> Task to complete:
Using the passage on the theatre at Butrint, answer these questions briefly:
(a) In which century was the theatre enlarged, with its seating area extended up to the treasury building?
(b) What decorates the first real row of seats?
(c) At least how many storeys high was the stage building after its remodelling in the Roman period?

Butrint, Bapistery   

Helenistic Butrint – The Theatre

The theatre at Butrint has been built against the slope of the acropolis hill facing out over the Vivari Channel. The use of the natural slope of the hill offered a practical solution for the seating area and is a common feature in ancient Greek theatres. The earliest theatre is likely to have been quite small. It was enlarged in the 3rd century B.C. and the seating area (cavea) extended right up to the treasury building. Seating arrangements were organized hierarchically, with the seats closest to the stage reserved for the most prominent townsmen. The first real row of seats has footrests and is decorated with handsome lion’s feet, whereas further back the seats are plain blocks. Performances would have taken place not in the flat circular area (orchestra)
but on a raised stage (scaenae frons). The stage building was heavily remodelled sometime during the Roman period, making it deeper and at least two storeys high. The three large openings seen today were entrances and exits for the performers, and in the niches there would have been a wealth of statuary. Also, the auditorium was enlarged in the Roman period to accommodate the town’s growing population. The passageways into the theatre from either side of the stage building were covered with barrel vaulting. It is still uncertain when the theatre fell out of use, but it seems likely that this happened in late antiquity as was the case elsewhere in the Mediterranean world. Certainly the demolition of the structure and its reuse for other purposes seems to have been a long, drawn-out process.

> Dataset records:
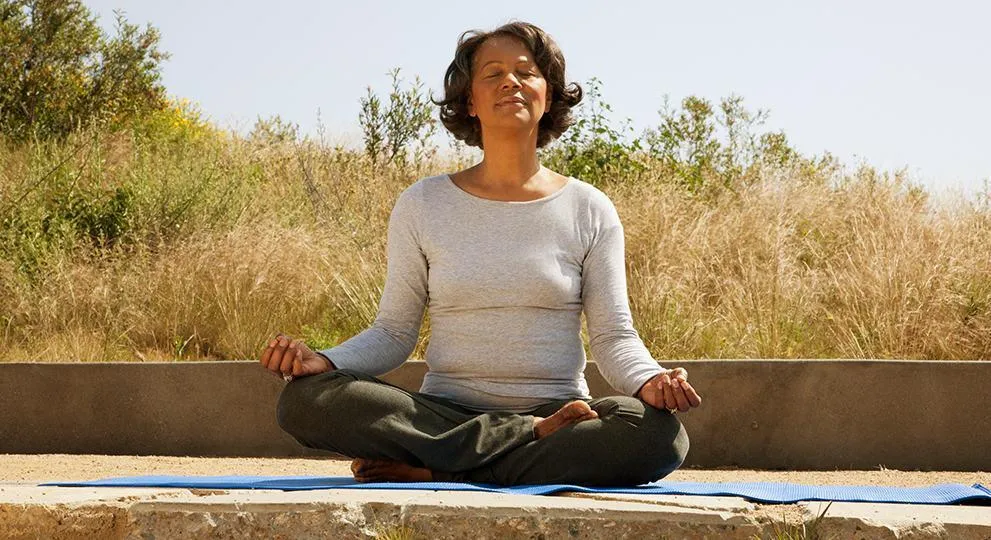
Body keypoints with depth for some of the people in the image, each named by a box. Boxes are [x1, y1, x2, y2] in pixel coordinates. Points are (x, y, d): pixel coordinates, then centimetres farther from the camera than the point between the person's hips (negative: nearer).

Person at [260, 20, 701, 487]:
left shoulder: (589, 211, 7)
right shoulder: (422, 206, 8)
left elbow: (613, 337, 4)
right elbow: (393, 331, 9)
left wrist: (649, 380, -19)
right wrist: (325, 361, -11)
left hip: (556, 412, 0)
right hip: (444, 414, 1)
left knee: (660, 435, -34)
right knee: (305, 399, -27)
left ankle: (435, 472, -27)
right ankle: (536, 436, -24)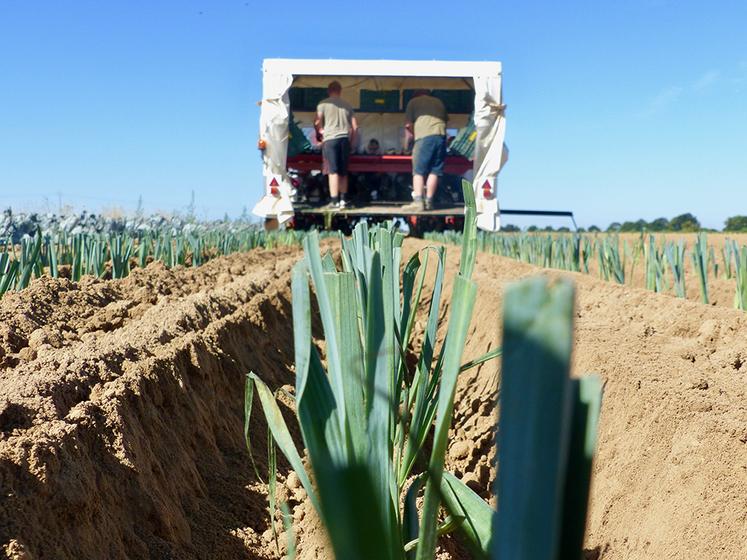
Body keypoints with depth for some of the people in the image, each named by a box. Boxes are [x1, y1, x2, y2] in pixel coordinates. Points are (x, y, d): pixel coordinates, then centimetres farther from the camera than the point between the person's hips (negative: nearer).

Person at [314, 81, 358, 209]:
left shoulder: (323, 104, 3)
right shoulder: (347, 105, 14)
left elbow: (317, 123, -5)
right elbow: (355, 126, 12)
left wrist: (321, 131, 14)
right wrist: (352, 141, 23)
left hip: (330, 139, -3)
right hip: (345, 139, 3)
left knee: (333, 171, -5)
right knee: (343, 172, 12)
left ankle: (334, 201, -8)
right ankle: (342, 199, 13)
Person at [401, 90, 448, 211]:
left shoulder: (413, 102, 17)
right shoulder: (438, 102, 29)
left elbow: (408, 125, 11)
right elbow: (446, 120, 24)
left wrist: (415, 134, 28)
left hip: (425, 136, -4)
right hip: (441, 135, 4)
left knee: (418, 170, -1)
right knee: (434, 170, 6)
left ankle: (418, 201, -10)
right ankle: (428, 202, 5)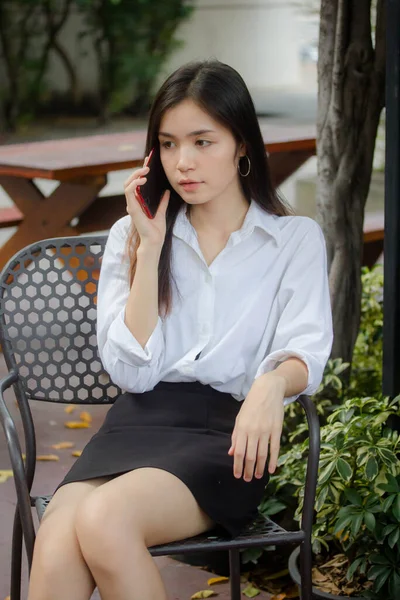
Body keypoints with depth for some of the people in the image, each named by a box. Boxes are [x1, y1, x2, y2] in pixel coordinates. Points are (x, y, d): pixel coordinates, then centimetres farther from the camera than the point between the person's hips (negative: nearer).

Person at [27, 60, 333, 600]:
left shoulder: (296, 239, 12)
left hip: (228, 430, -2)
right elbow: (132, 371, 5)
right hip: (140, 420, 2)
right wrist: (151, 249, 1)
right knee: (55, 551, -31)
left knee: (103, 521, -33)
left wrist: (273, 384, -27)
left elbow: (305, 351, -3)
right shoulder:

> Answer for this exercise:
(a) The 3rd century B.C.
(b) Handsome lion's feet.
(c) Two storeys.